● Objective: Transcribe the text lines of every entry below word for word, leaving out the pictures.

Stored data entries:
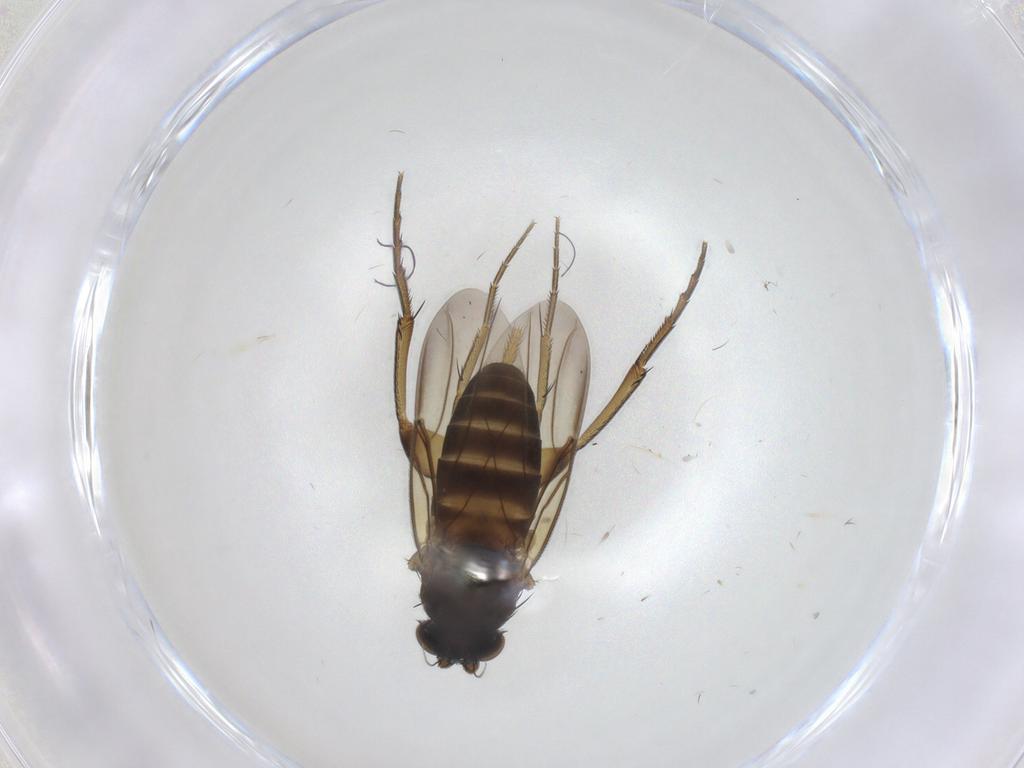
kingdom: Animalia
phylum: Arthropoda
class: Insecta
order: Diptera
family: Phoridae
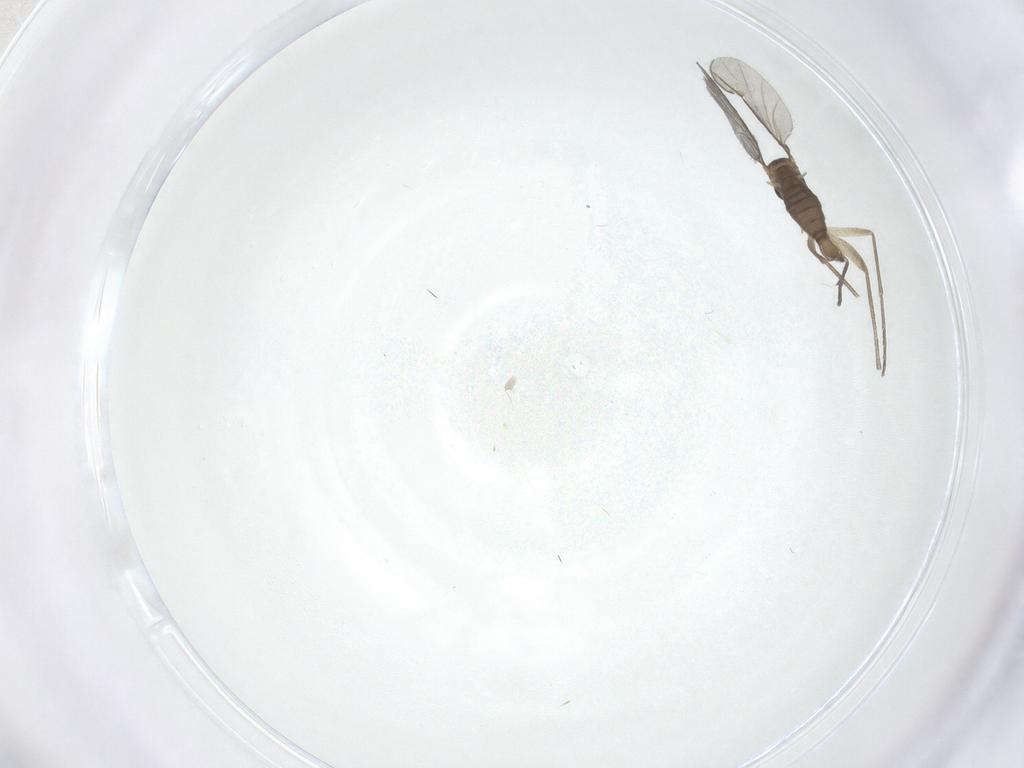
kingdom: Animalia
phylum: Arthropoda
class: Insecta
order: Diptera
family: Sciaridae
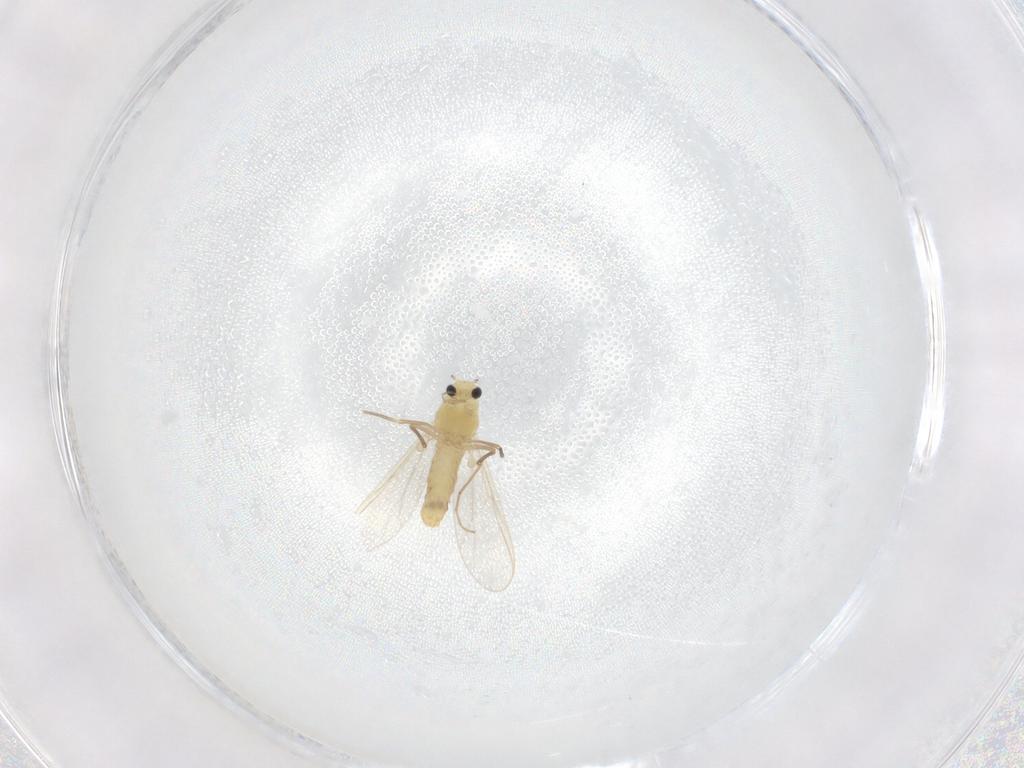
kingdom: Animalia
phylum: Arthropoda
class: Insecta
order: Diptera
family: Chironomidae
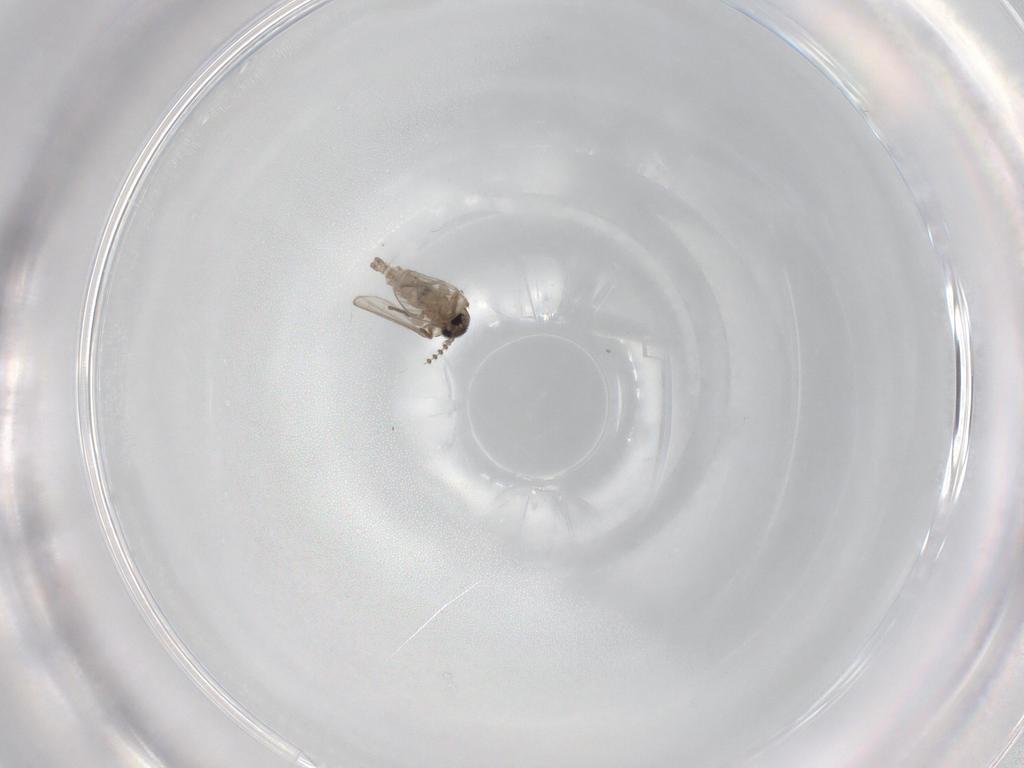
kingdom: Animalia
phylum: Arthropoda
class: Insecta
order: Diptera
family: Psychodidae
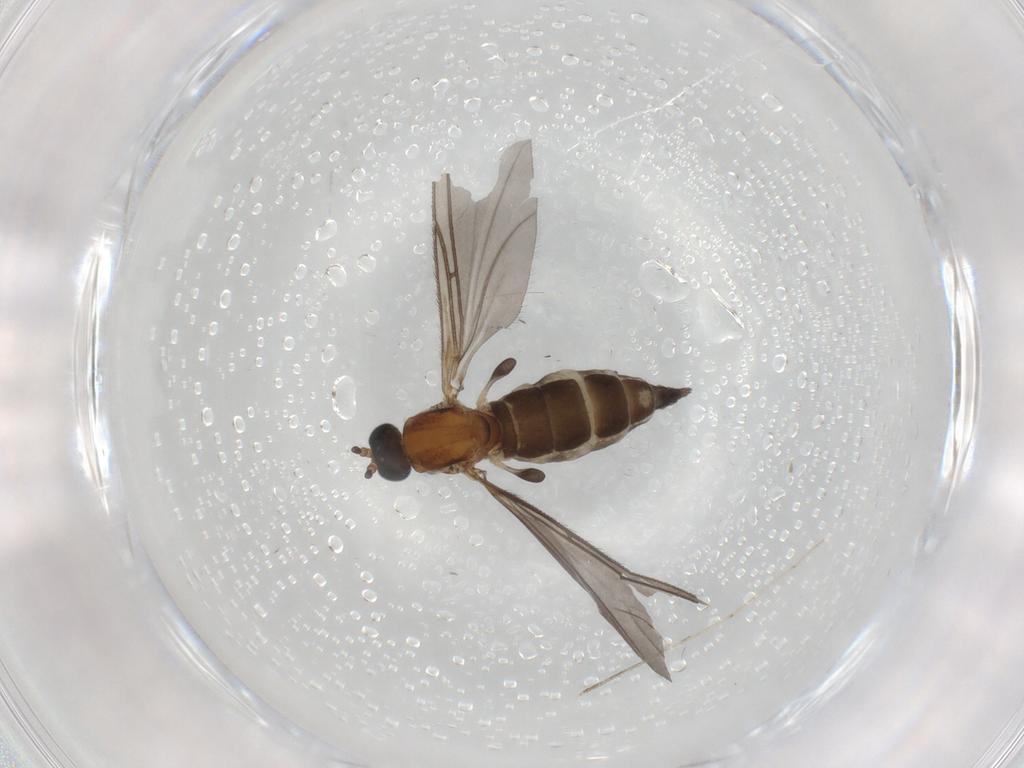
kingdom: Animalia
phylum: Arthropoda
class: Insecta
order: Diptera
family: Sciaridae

● Written solution:
kingdom: Animalia
phylum: Arthropoda
class: Insecta
order: Diptera
family: Phoridae
kingdom: Animalia
phylum: Arthropoda
class: Insecta
order: Diptera
family: Sciaridae
kingdom: Animalia
phylum: Arthropoda
class: Insecta
order: Diptera
family: Chironomidae
kingdom: Animalia
phylum: Arthropoda
class: Insecta
order: Diptera
family: Psychodidae
kingdom: Animalia
phylum: Arthropoda
class: Insecta
order: Diptera
family: Sciaridae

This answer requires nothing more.